In a recent newsletter article, author Mary Southerland told about an experience she’d had several years ago. She was living in the mountains of North Carolina (a breathtakingly beautiful part of the country). One of her passions was old-world country stores and the gorgeous handmade “treasures” that filled them.
On one occasion, she was exploring some off roads in search of just such treasure and found herself on a dirt road.
She saw a bearded man sitting on the porch in a rocker with a pile of wooden logs by his side. By the porch railing she noticed a large collection of beautifully carved wooden dogs. The mountain artisan asked her to join him and to feel free to ask any questions.
As she tells it, she had only one, “How in the world do you carve these beautiful dogs out of those ordinary pieces of wood?”
His priceless response? “Well, Missy, it’s pretty simple. I just take me a piece of wood and cut away everything that doesn’t look like a dog.”
Hmph. So I’ve been searching and pondering and pondering and searching for years to put my finger on the secret to self improvement and a man in the mountains of North Carolina knew the secret the entire time?
I can see it now. He’d be sitting across from me at my dining room table. I’d pour him a cup of coffee and give him a slice of Coconut Cake. Hopefully he wouldn’t mind cats, because I’m sure Alexa would be all over him. I’d take a long drink of coffee and ask him, “So, what do you think is the secret to self improvement? Which do you think is more important, positive affirmations, visualization, or motivational speakers? What’s your favorite self help book and who’s your favorite self help author? Have you ever heard of vision boards? How do you feel about mood journals? — What? Oh, yes sir, God did give me the gift of gab. — What’s your favorite motivational quote? How do you feel about goal setting?”

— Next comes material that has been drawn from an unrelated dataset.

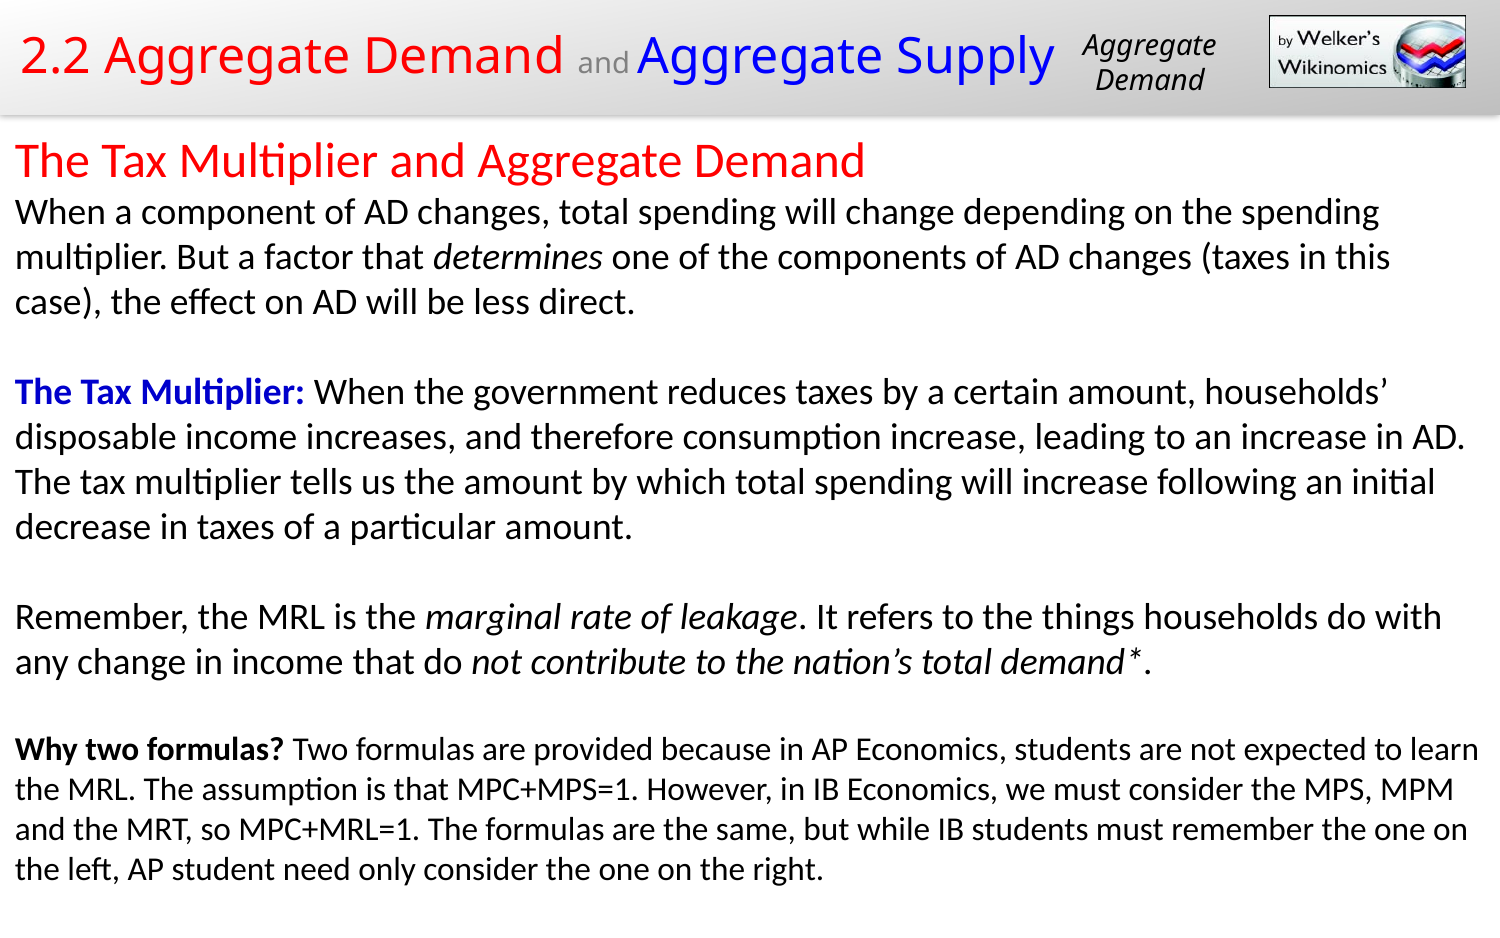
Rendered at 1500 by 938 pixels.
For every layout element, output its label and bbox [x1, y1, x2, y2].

Then, as he finished his Coconut Cake, he’d wipe his mouth and say, “Well, Missy, it’s pretty simple. I just take me a piece of wood and cut away everything that doesn’t look like a dog.”
I’d look at him the way my husband often looks at me, with question marks instead of pupils. I’d start to remind him that this was his approach to making wooden dogs… but then it’d hit me between my question marks. It’s also the way to making the life you want to make.
What if we took a look at our life and cut away everything that didn’t help us to become and be the person we wanted to be? The bad habits, the time-wasters, the worries, etc. You know, the junk! What if we carved away the unproductive and left only the productive?
I think we’d be left with our own little treasure.